High Margin Housing Loan

What Is High Margin Housing Loan?

If you plan on purchasing a home, then the goal is to get approved for the largest amount on the loan as you possibly can right? You would want this because it would mean not having to pay as much out of pocket. It would mean you having more money on hand in order to take care of moving expenses or any other expense related to purchasing a home. The perfect option for you in this case might be what is called a high margin housing loan?

Now we just spoke of moving related expenses. A high margin housing loan can enable you to build some of these expenses into it. What this would do is offset your out of pocket cost even more, although it would lead to a bigger level of debt. If the key is getting access to the home you want, then you can’t go wrong here.

A high margin housing loan is simply you being able to get a high loan to value ratio for the property you’re looking to purchase. The margin is shown as a percentage of a property’s value. The smaller the margin of financing is, then the higher the equity usually is with a property. You might be able to get a high margin loan that can go all the way up to 95% in some cases. Just understand that this is going to be based on several factors. Here are a few of them:

  • The specific type of property you’re looking at getting into
  • Where the property is located, because this will certain impact its value
  • How old a borrower is, because age plays a part in financial trustworthiness to a lot of banks
  • How much income a borrower is bringing in on a consistent basis
  • Your risk profile in terms of how much risk would a bank is taking on with you.
  • Your debt servicing ratio, meaning the amount of money you spend each month versus how much you make.

Won’t every bank be willing to provide you with the same level of financing?

With a high margin housing loan the amount you can get is going to differ from bank to bank. Yes, some banks are going to have certain maximum amounts they will loan out, but depending on the banks credit policies you might find one bank is willing to do more for you than another.

One way to help yourself in this regard would be for you to understand the different credit guidelines for a given bank you’re going through in Malaysia. In any case it’s going to be tough to fully understand the total loan amount you can get, particularly if you’re a foreigner, a business person or a native who is employed overseas.

Is a high margin housing loan the most preferable option for you?

Understand that the more money you’re able to get in order to finance the purchasing of a home, the more you’re going to owe.

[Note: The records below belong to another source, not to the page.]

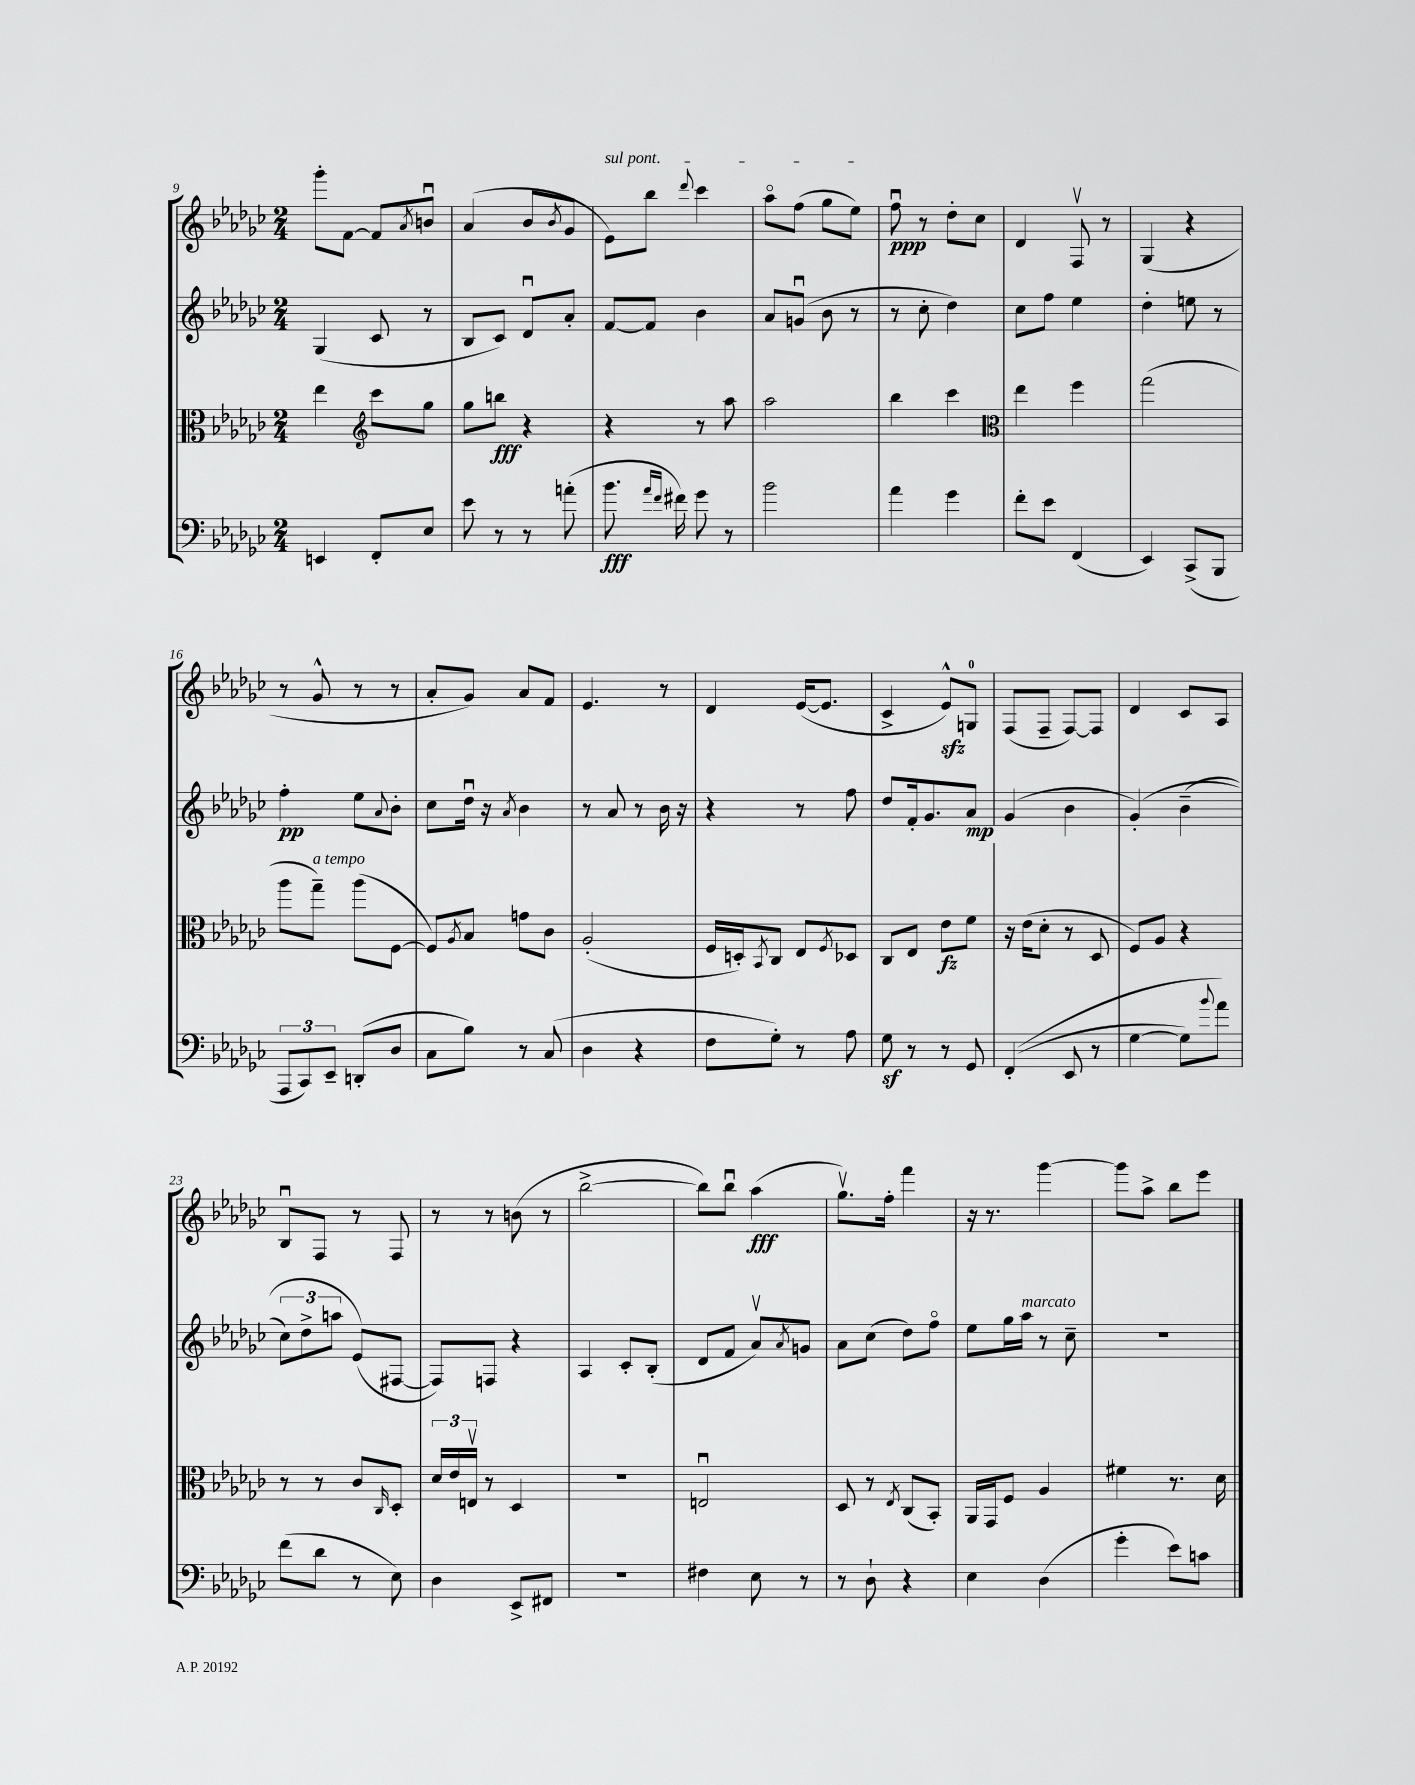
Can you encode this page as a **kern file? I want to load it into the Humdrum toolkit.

**kern	**dynam	**kern	**dynam	**kern	**dynam	**kern	**dynam
*part4	*part4	*part3	*part3	*part2	*part2	*part1	*part1
*staff4	*staff4	*staff3	*staff3	*staff2	*staff2	*staff1	*staff1
*clefF4	*	*clefC3	*	*clefG2	*	*clefG2	*
*k[b-e-a-d-g-c-]	*	*k[b-e-a-d-g-c-]	*	*k[b-e-a-d-g-c-]	*	*k[b-e-a-d-g-c-]	*
*M2/4	*	*M2/4	*	*M2/4	*	*M2/4	*
=9	=9	=9	=9	=9	=9	=9	=9
4EEn/	.	4ee-\	.	(4G-/	.	8ggg-'\L	.
.	.	.	.	.	.	[8f\J	.
*	*	*clefG2	*	*	*	*	*
8FF'/L	.	8ccc-\L	.	8c-/	.	8f/L]	.
.	.	.	.	.	.	8qa-/	.
8E-/J	.	8gg-\J	.	8r	.	8bnu/J	.
=10	=10	=10	=10	=10	=10	=10	=10
8e-\	.	8gg-\L	.	8B-/L	.	(4a-/	.
8r	.	8bbn\J	fff	8c-/J)	.	.	.
8r	.	4r	.	8d-u/L	.	8b-/L	.
.	.	.	.	.	.	8qb-/	.
(8an'\	.	.	.	8a-'/J	.	8g-/J	.
=11	=11	=11	=11	=11	=11	=11	=11
!	!	!	!	!	!	!LO:TX:a:i:t=sul pont.	!
8.b-\	fff	4r	.	[8f/L	.	8e-\L)	.
.	.	.	.	8f/J]	.	8bb-\J	.
16qqa-/LL	.	.	.	.	.	.	.
16qqf/JJ	.	.	.	.	.	.	.
16f#X\)	.	.	.	.	.	.	.
.	.	.	.	.	.	8qqddd-/	.
8g-\	.	8r	.	4b-\	.	4ccc-\	.
8r	.	8aa-\	.	.	.	.	.
=12	=12	=12	=12	=12	=12	=12	=12
2b-\	.	2aa-\	.	8a-/L	.	8aa-\L	.
.	.	.	.	(8gnu/J	.	(8ff\J	.
.	.	.	.	8b-\	.	8gg-\L	.
.	.	.	.	8r	.	8ee-\J)	.
=13	=13	=13	=13	=13	=13	=13	=13
4a-\	.	4bb-\	.	8r	.	8ffu\	ppp
.	.	.	.	8cc-'\	.	8r	.
4g-\	.	4ccc-\	.	4dd-\)	.	8dd-'\L	.
.	.	.	.	.	.	8cc-\J	.
=14	=14	=14	=14	=14	=14	=14	=14
*	*	*clefC3	*	*	*	*	*
8f'\L	.	4ee-\	.	8cc-\L	.	4d-/	.
8e-\J	.	.	.	8ff\J	.	.	.
(4FF/	.	4ff\	.	4ee-\	.	8Fv/	.
.	.	.	.	.	.	8r	.
=15	=15	=15	=15	=15	=15	=15	=15
4EE-/)	.	(2gg-\	.	4dd-'\	.	(4G-/	.
(8CC-^/L	.	.	.	8een\	.	4r	.
8BBB-/J	.	.	.	8r	.	.	.
!!LO:LB:g=z
=16	=16	=16	=16	=16	=16	=16	=16
12AAA-/L	.	8aa-\L	.	4ff'\	pp	8r	.
12CC-/)	.	.	.	.	.	.	.
!	!	!LO:TX:a:i:t=a tempo	!	!	!	!	!
.	.	8gg-~\J)	.	.	.	8g-^^/	.
12EE-~/J	.	.	.	.	.	.	.
(8DDn'/L	.	(8aa-\L	.	8ee-\L	.	8r	.
.	.	.	.	8qqa-/	.	.	.
8D-/J	.	[8F\J	.	8b-'\J	.	8r	.
=17	=17	=17	=17	=17	=17	=17	=17
8C-\L	.	8F/L])	.	8cc-\L	.	8a-'/L	.
.	.	8qA-/	.	.	.	.	.
8B-\J)	.	8B-/J	.	16dd-u\Jk	.	8g-/J)	.
.	.	.	.	16r	.	.	.
.	.	.	.	8qa-/	.	.	.
8r	.	8gn\L	.	4b-\	.	8a-/L	.
(8C-/	.	8c-\J	.	.	.	8f/J	.
=18	=18	=18	=18	=18	=18	=18	=18
4D-\	.	(2A-'/	.	8r	.	4.e-/	.
.	.	.	.	8a-/	.	.	.
4r	.	.	.	8r	.	.	.
.	.	.	.	16b-\	.	8r	.
.	.	.	.	16r	.	.	.
=19	=19	=19	=19	=19	=19	=19	=19
8F\L	.	16F/LL	.	4r	.	4d-/	.
.	.	16Dn'/J)	.	.	.	.	.
.	.	8qBB-/	.	.	.	.	.
8G-'\J)	.	8C-/J	.	.	.	.	.
8r	.	8E-/L	.	8r	.	([16e-/KL	.
.	.	.	.	.	.	8.e-/J]	.
.	.	8qF/	.	.	.	.	.
8A-\	.	8D-X/J	.	8ff\	.	.	.
=20	=20	=20	=20	=20	=20	=20	=20
8G-z\	.	8C-/L	.	8dd-/L	.	4c-^/	.
8r	.	8E-/J	.	16f'/k	.	.	.
.	.	.	.	8.g-/	.	.	.
8r	.	8e-\L	fz	.	.	8e-zz^^/L)	.
8GG-/	.	8f\J	.	8a-/J	mp	8Gn/J	.
=21	=21	=21	=21	=21	=21	=21	=21
((4FF'/	.	16r	.	(4g-/	.	(8F/L	.
.	.	(16e-\KL	.	.	.	.	.
.	.	8d-'\J	.	.	.	8F~/J	.
8EE-/	.	8r	.	4b-\	.	[8F/L)	.
8r	.	8D-/	.	.	.	8F/J]	.
=22	=22	=22	=22	=22	=22	=22	=22
[4G-\	.	8F/L)	.	(4g-'/)	.	4d-/	.
.	.	8A-/J	.	.	.	.	.
8G-\L])	.	4r	.	(4b-~\	.	8c-/L	.
8qqb-/	.	.	.	.	.	.	.
8a-\J)	.	.	.	.	.	8A-/J	.
!!LO:LB:g=z
=23	=23	=23	=23	=23	=23	=23	=23
(8f\L	.	8r	.	12cc-\L)	.	8B-u/L	.
.	.	.	.	12dd-^\	.	.	.
8d-\J	.	8r	.	.	.	8F/J	.
.	.	.	.	12aan\J	.	.	.
8r	.	8c-/L	.	(8e-/L)	.	8r	.
.	.	16qqC-/	.	.	.	.	.
8E-\)	.	8D-'/J	.	[8F#X/J	.	8F/	.
=24	=24	=24	=24	=24	=24	=24	=24
4D-\	.	24d-/LL	.	8F#/L])	.	8r	.
.	.	24e-/	.	.	.	.	.
.	.	24Env/JJ	.	.	.	.	.
.	.	8r	.	8Fn/J	.	8r	.
8EE-^/L	.	4D-/	.	4r	.	(8bn\	.
8FF#X/J	.	.	.	.	.	8r	.
=25	=25	=25	=25	=25	=25	=25	=25
2r	.	2r	.	4A-/	.	[2bb-^\	.
.	.	.	.	8c-'/L	.	.	.
.	.	.	.	(8B-'/J	.	.	.
=26	=26	=26	=26	=26	=26	=26	=26
4F#X\	.	2Enu/	.	8d-/L	.	8bb-\L])	.
.	.	.	.	8f/J	.	8bb-u\J	.
8E-\	.	.	.	8a-v/L)	.	(4aa-\	fff
.	.	.	.	8qa-/	.	.	.
8r	.	.	.	8gn/J	.	.	.
=27	=27	=27	=27	=27	=27	=27	=27
8r	.	8D-/	.	8a-\L	.	8.gg-v\L)	.
8D-`\	.	8r	.	(8cc-\J	.	.	.
.	.	.	.	.	.	16ff'\Jk	.
.	.	8qE-/	.	.	.	.	.
4r	.	(8C-/L	.	8dd-\L)	.	4fff\	.
.	.	8BB-'/J)	.	8ff\J	.	.	.
=28	=28	=28	=28	=28	=28	=28	=28
4E-\	.	16AA-/LL	.	8ee-\L	.	16r	.
.	.	16GG-/J	.	.	.	8.r	.
.	.	8F/J	.	16gg-\L	.	.	.
!	!	!	!	!LO:TX:a:i:t=marcato	!	!	!
.	.	.	.	16aa-\JJ	.	.	.
(4D-\	.	4A-/	.	8r	.	[4ggg-\	.
.	.	.	.	8cc-~\	.	.	.
=29	=29	=29	=29	=29	=29	=29	=29
4g-'\	.	4f#X\	.	2r	.	8ggg-\L]	.
.	.	.	.	.	.	8aa-^\J	.
8e-\L)	.	8.r	.	.	.	8bb-\L	.
8cn\J	.	.	.	.	.	8eee-\J	.
.	.	16d-\	.	.	.	.	.
==	==	==	==	==	==	==	==
*-	*-	*-	*-	*-	*-	*-	*-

Now this might not be an issue for some, but for others it will be. You really need to have an understanding of what your finances are and what it’s going to mean for you to take on a high level of debt. If you are purchasing a home that does have equity in it already, then this would be preferred. It gives you an advantage from the start.

People who have higher income or more money in savings might not need as much financing as someone with lower income or less savings as well. In any case, a high margin loan is but another good way to grant access to Malaysian property for those who qualify.